*** Reading passage
Even so, as the cross border firing has continued, Israeli forces have been training for a possible offensive in Lebanon which would dramatically increase the risk of a wider regional war, potentially involving Iran and the United States.

That risk was underlined at the weekend when the Yemen-based Houthis, a militia which like Hezbollah is backed by Iran, sent a drone to Tel Aviv where it caused a blast that killed a man and prompted Israel to launch a retaliatory raid the next day.

Standing in his home kibbutz of Eilon, where only about 150 farmers and security guards remain from a normal population of 1,100, Lt. Colonet Dotan said the two sides have been testing each other for months, in a constantly evolving tactical battle.

"This war taught us patience," said Dotan. "In the Middle East, you need patience."

He said Israeli troops had seen an increasing use of Iranian drones, of a type frequently seen in Ukraine, as well as Russian-made Kornet anti tank missiles which were increasingly targeting houses as Israeli tank forces adapted their own tactics in response.
******
*** Listed entries
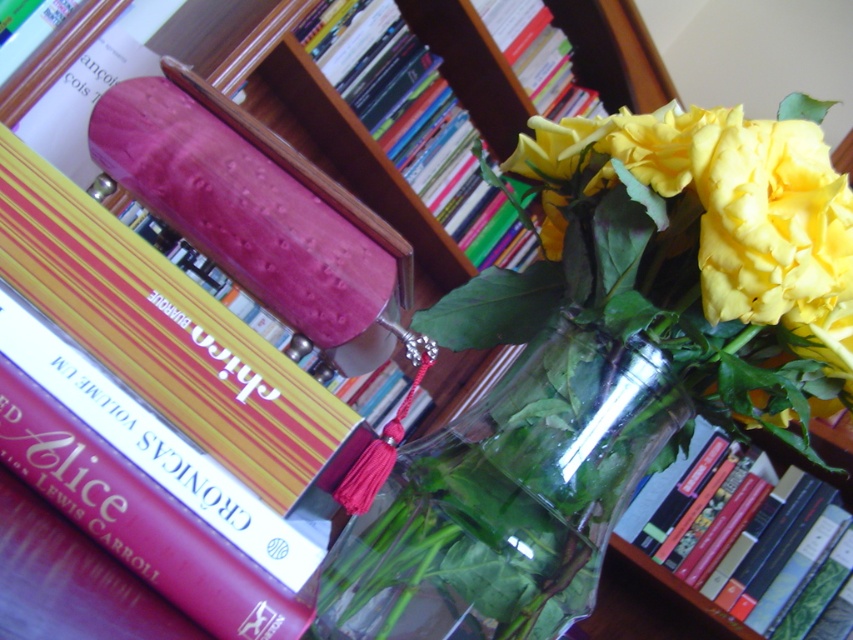
You are standing in the study area and want to take a closer look at the point marked at coordinates (625,413). If your hand can reach up to 45 centimeters, will you be able to touch that point?

The point at coordinates (625,413) is 46.51 centimeters away from the camera. Since your hand can only reach up to 45 centimeters, you will not be able to touch that point.

You are organizing a shelf and need to place both the matte purple book at upper center and the hardcover book at upper center. Which book should you place first to ensure stability?

The matte purple book at upper center is larger in size than the hardcover book at upper center, so you should place the matte purple book at upper center first to ensure stability by using its larger base.

You are standing in the study area and want to place a new book on the shelf. The shelf has two marked spots at coordinates point (370, 116) and point (813, 426). If you want to place the book closer to the glass vase, which coordinate should you choose?

Point (370, 116) is behind point (813, 426), so placing the book at point (370, 116) would be closer to the glass vase.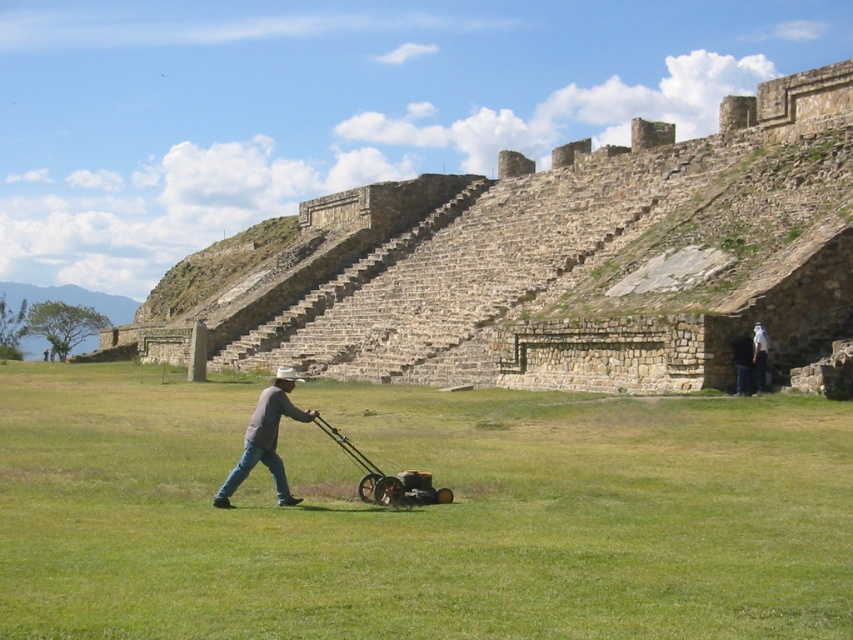
Can you confirm if stone amphitheater at center is positioned below dark gray fabric shirt at lower right?

Incorrect, stone amphitheater at center is not positioned below dark gray fabric shirt at lower right.

Identify the location of stone amphitheater at center. The height and width of the screenshot is (640, 853). (552, 262).

Is point (706, 193) closer to camera compared to point (746, 340)?

No, (706, 193) is behind (746, 340).

Find the location of a particular element. This screenshot has height=640, width=853. stone amphitheater at center is located at coordinates (552, 262).

In the scene shown: Is dark gray fabric shirt at lower right wider than white cotton shirt at center?

Correct, the width of dark gray fabric shirt at lower right exceeds that of white cotton shirt at center.

Which is below, dark gray fabric shirt at lower right or white cotton shirt at center?

dark gray fabric shirt at lower right is below.

The image size is (853, 640). What do you see at coordinates (741, 362) in the screenshot?
I see `dark gray fabric shirt at lower right` at bounding box center [741, 362].

Where is `dark gray fabric shirt at lower right`? The image size is (853, 640). dark gray fabric shirt at lower right is located at coordinates (741, 362).

Between green grass at center and dark gray fabric shirt at lower right, which one is positioned higher?

dark gray fabric shirt at lower right

Who is more forward, (427, 536) or (741, 384)?

Point (427, 536)

Identify the location of green grass at center. (419, 513).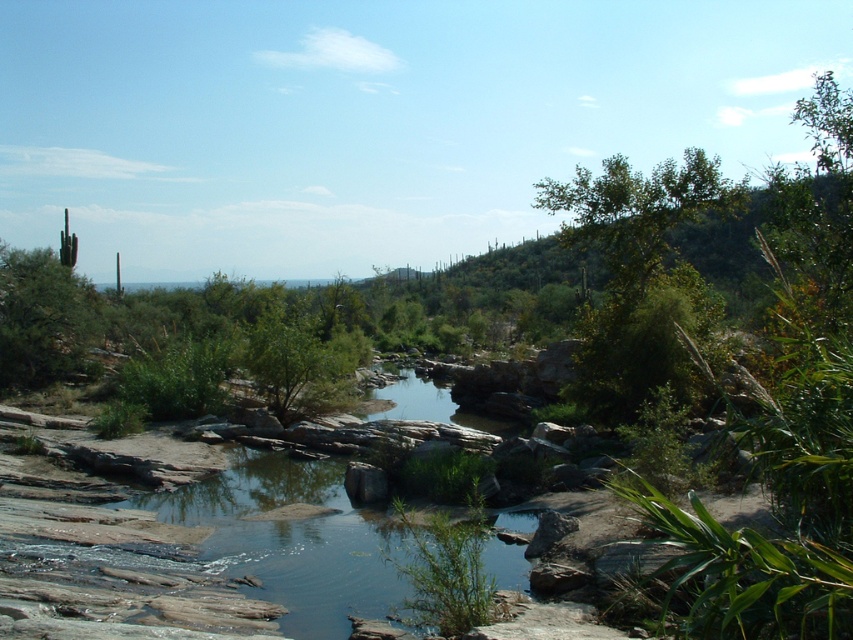
You are planning to set up a tent in this landscape. Which object, the green leafy tree at upper right or the green spiky cactus at upper left, would be closer to the ground level if you want to place your tent near the stream?

The green spiky cactus at upper left is closer to the ground level since the green leafy tree at upper right is positioned above it.

You are planning a hiking route and need to decide between two landmarks visible from your current position. The green leafy tree at upper right and the green spiky cactus at upper left are both in sight. Which landmark is bigger in size?

The green leafy tree at upper right is larger in size than the green spiky cactus at upper left, so the green leafy tree at upper right is bigger.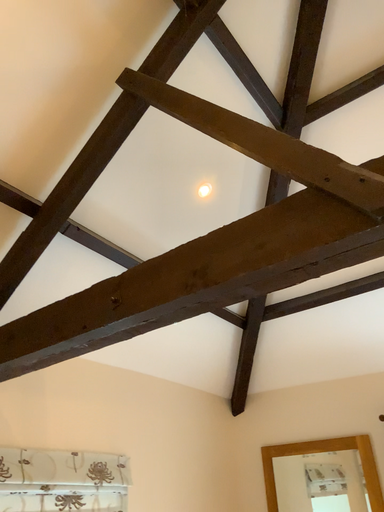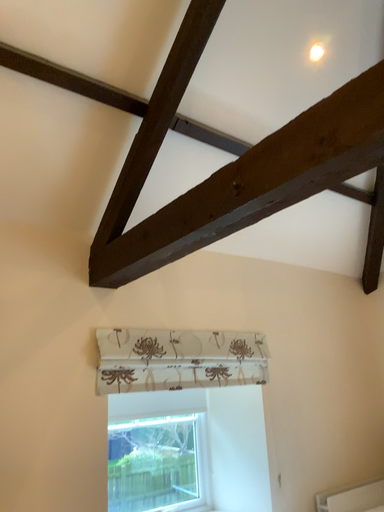
Question: Which way did the camera rotate in the video?

Choices:
 (A) rotated left
 (B) rotated right

Answer: (A)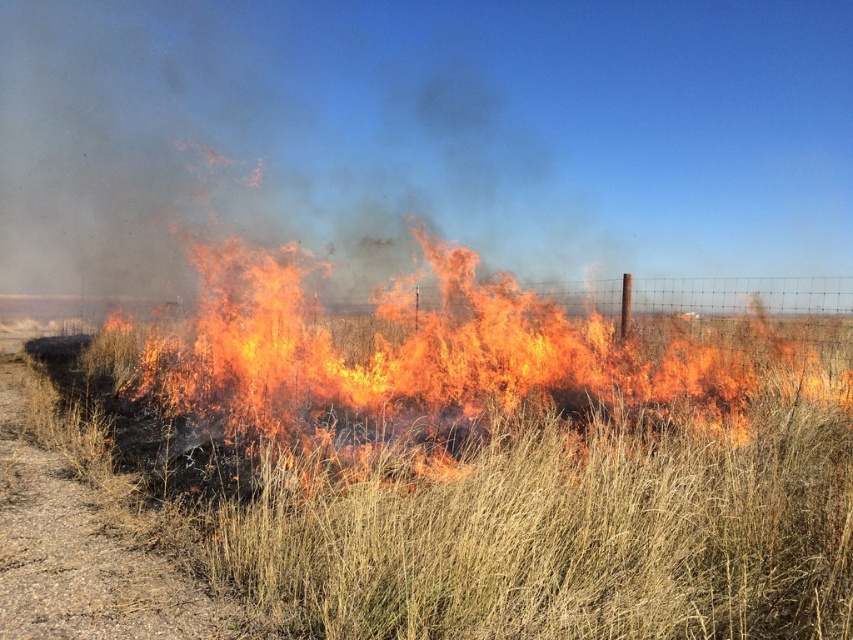
Looking at this image, is flaming grass at center shorter than brown gravel road at lower left?

No, flaming grass at center is not shorter than brown gravel road at lower left.

Find the location of a particular element. flaming grass at center is located at coordinates (461, 358).

Which is in front, point (489, 388) or point (113, 600)?

Positioned in front is point (113, 600).

Find the location of `flaming grass at center`. flaming grass at center is located at coordinates (461, 358).

Who is shorter, grassy field at center or flaming grass at center?

grassy field at center is shorter.

Is point (825, 582) positioned after point (360, 333)?

No, (825, 582) is in front of (360, 333).

At what (x,y) coordinates should I click in order to perform the action: click on grassy field at center. Please return your answer as a coordinate pair (x, y). The width and height of the screenshot is (853, 640). Looking at the image, I should click on (492, 509).

Is grassy field at center closer to camera compared to brown gravel road at lower left?

Yes, it is in front of brown gravel road at lower left.

Does point (741, 531) come behind point (90, 508)?

No, (741, 531) is in front of (90, 508).

Is point (775, 458) positioned in front of point (136, 564)?

No, it is behind (136, 564).

I want to click on grassy field at center, so click(x=492, y=509).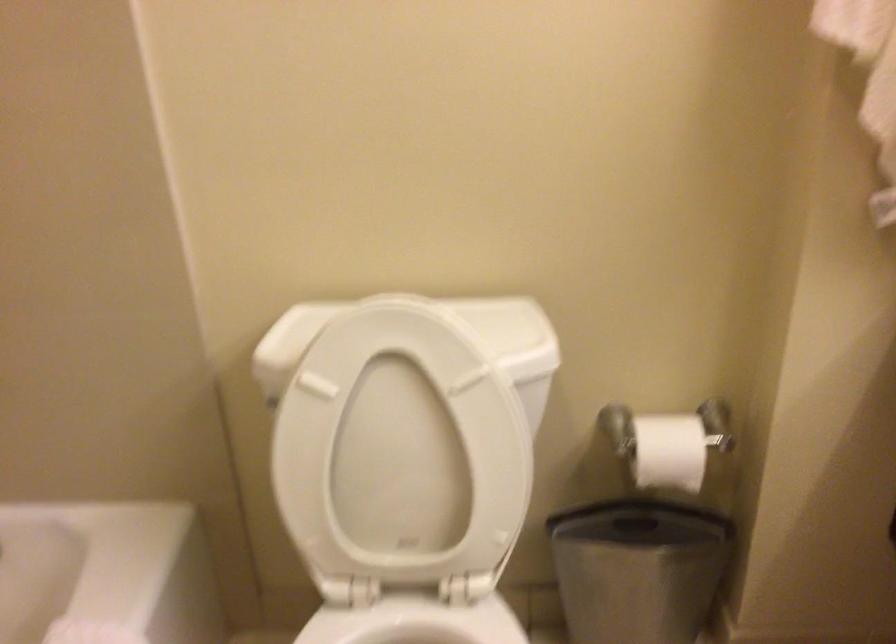
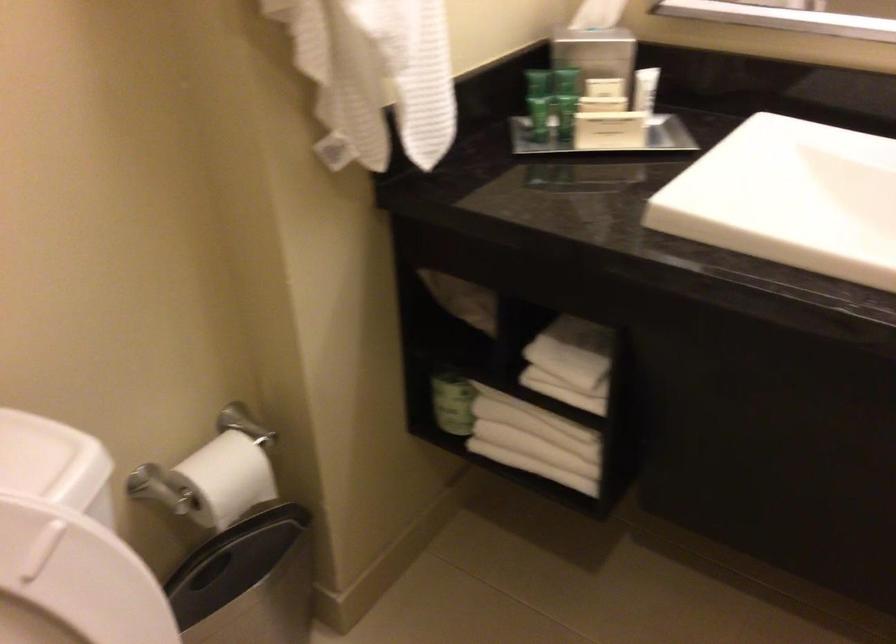
Locate, in the second image, the point that corresponds to point 472,408 in the first image.

(73, 582)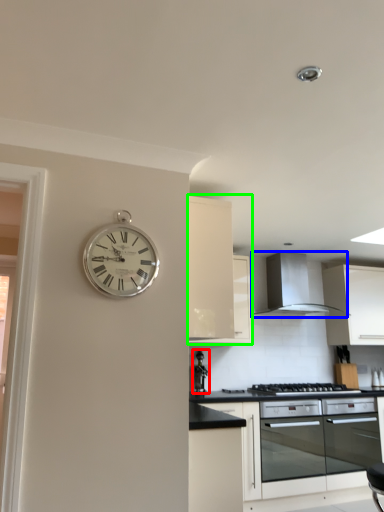
Question: Which is farther away from appliance (highlighted by a red box)? exhaust hood (highlighted by a blue box) or cabinetry (highlighted by a green box)?

Choices:
 (A) exhaust hood
 (B) cabinetry

Answer: (B)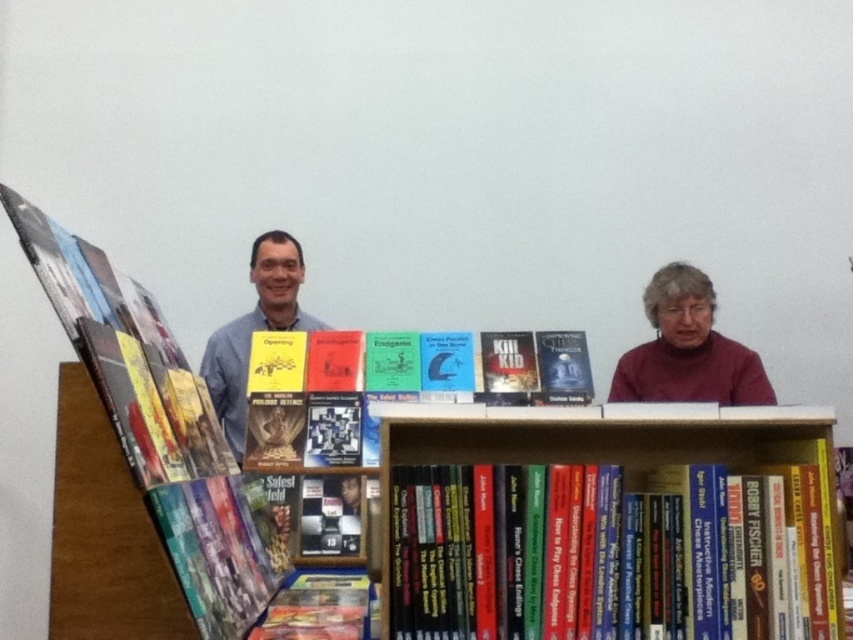
Question: Can you confirm if black hardcover book at center is positioned to the right of blue shirt at center?

Choices:
 (A) no
 (B) yes

Answer: (B)

Question: Which of the following is the farthest from the observer?

Choices:
 (A) (223, 470)
 (B) (222, 360)
 (C) (343, 593)
 (D) (300, 344)

Answer: (B)

Question: Does hardcover book at center appear on the left side of blue shirt at center?

Choices:
 (A) no
 (B) yes

Answer: (A)

Question: Which object appears farthest from the camera in this image?

Choices:
 (A) yellow paperback book at left
 (B) blue shirt at center

Answer: (B)

Question: Which object is closer to the camera taking this photo?

Choices:
 (A) maroon sweater at upper right
 (B) yellow paperback book at left

Answer: (B)

Question: Does black hardcover book at center appear on the right side of hardcover book at center?

Choices:
 (A) no
 (B) yes

Answer: (B)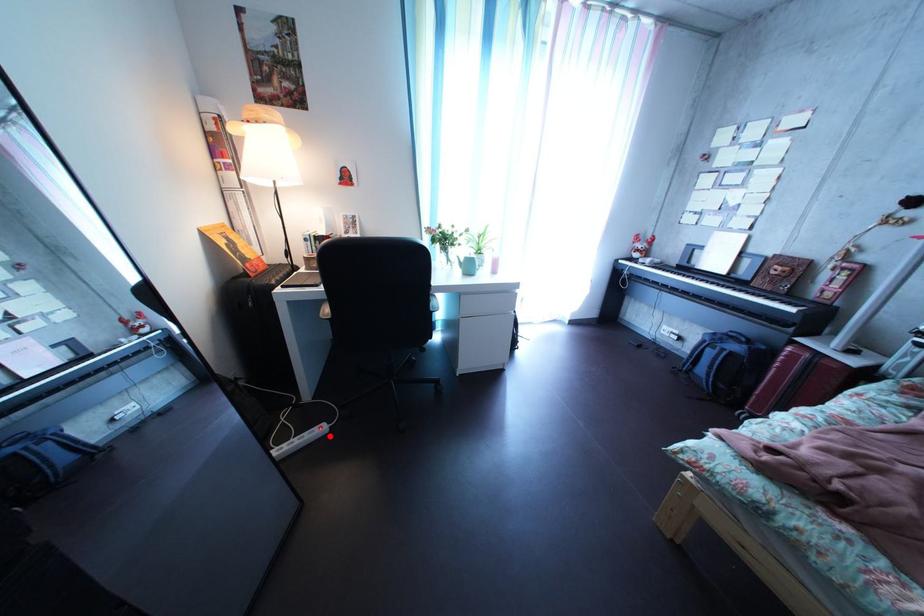
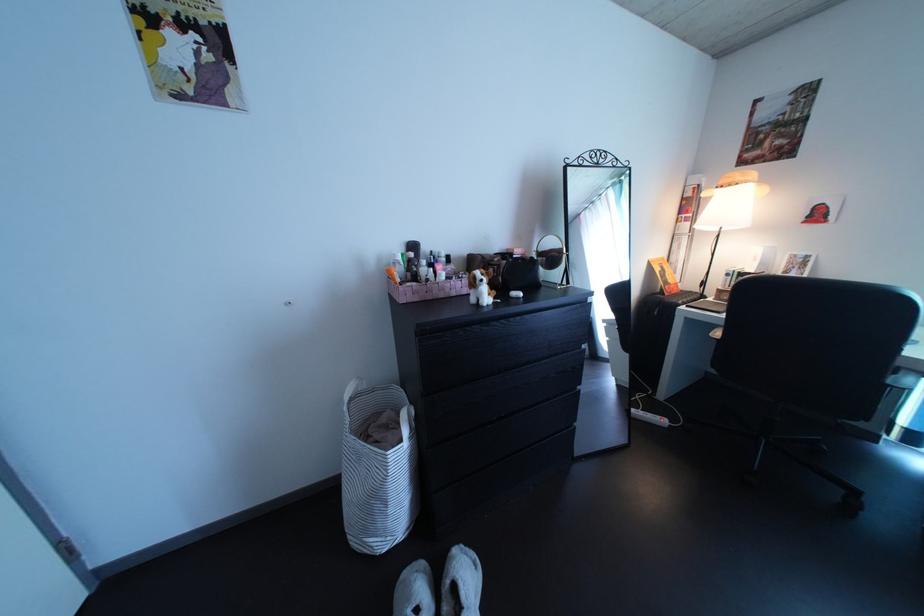
Question: I am providing you with two images of the same scene from different viewpoints. A red point is shown in image1. For the corresponding object point in image2, is it positioned nearer or farther from the camera?

Choices:
 (A) Nearer
 (B) Farther

Answer: (B)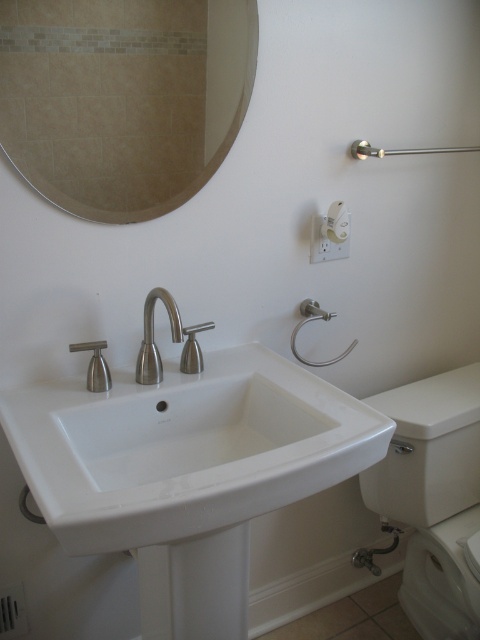
Question: Is the position of white glossy toilet bowl at lower right less distant than that of brushed metal faucet at center?

Choices:
 (A) no
 (B) yes

Answer: (A)

Question: Which of the following is the farthest from the observer?

Choices:
 (A) white ceramic sink at center
 (B) brushed metal faucet at center
 (C) beige tile mirror at upper left

Answer: (B)

Question: Which of the following is the closest to the observer?

Choices:
 (A) (428, 484)
 (B) (151, 156)
 (C) (203, 506)
 (D) (180, 326)

Answer: (C)

Question: Is beige tile mirror at upper left closer to the viewer compared to white glossy toilet bowl at lower right?

Choices:
 (A) yes
 (B) no

Answer: (A)

Question: Estimate the real-world distances between objects in this image. Which object is closer to the white ceramic sink at center?

Choices:
 (A) white glossy toilet bowl at lower right
 (B) brushed metal faucet at center

Answer: (B)

Question: Can you confirm if white ceramic sink at center is positioned above brushed metal faucet at center?

Choices:
 (A) no
 (B) yes

Answer: (A)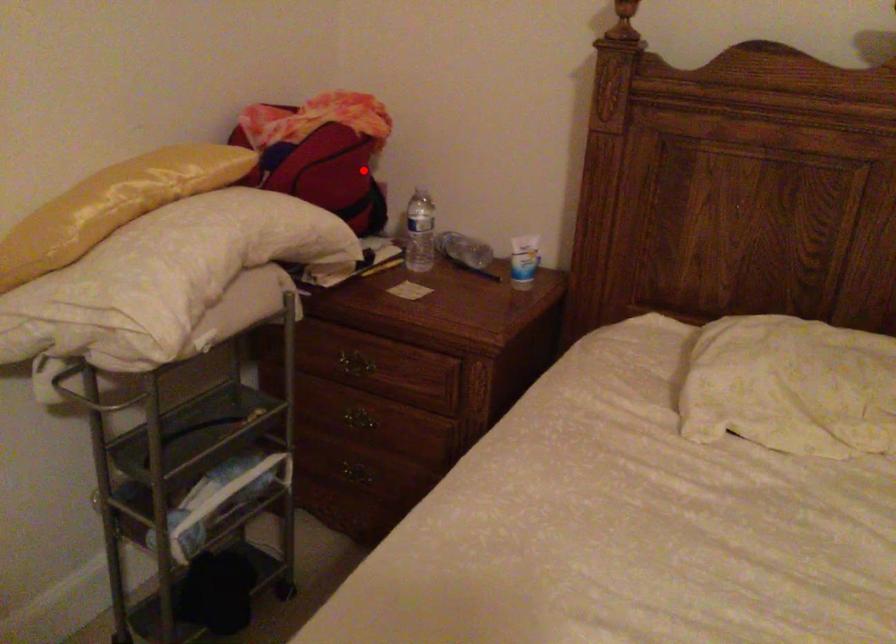
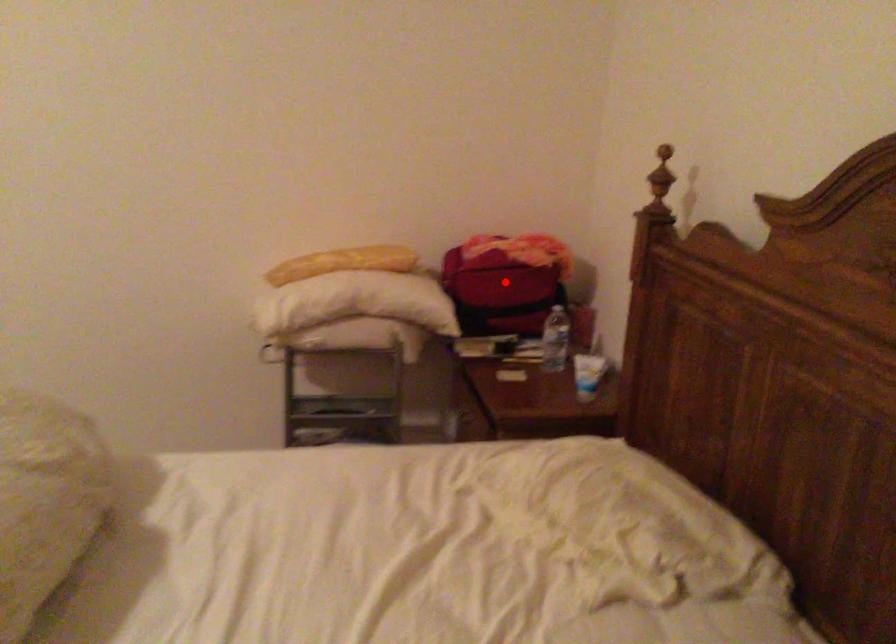
I am providing you with two images of the same scene from different viewpoints. A red point is marked on the first image and another point is marked on the second image. Is the marked point in image1 the same physical position as the marked point in image2?

Yes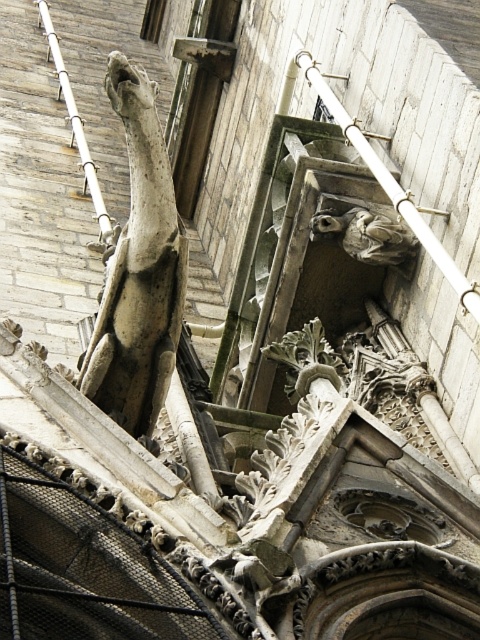
From the picture: What are the 2D coordinates of the gray stone gargoyle at upper left in the image?

The gray stone gargoyle at upper left is located at the 2D coordinates of point (139, 269).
******
Directions for this task:
In the news excerpt on cross-border firing between Israel and Lebanon, how many people remain in the kibbutz of Eilon, and what is its normal population?

Exercise answer:
About 150 farmers and security guards remain, out of a normal population of 1,100.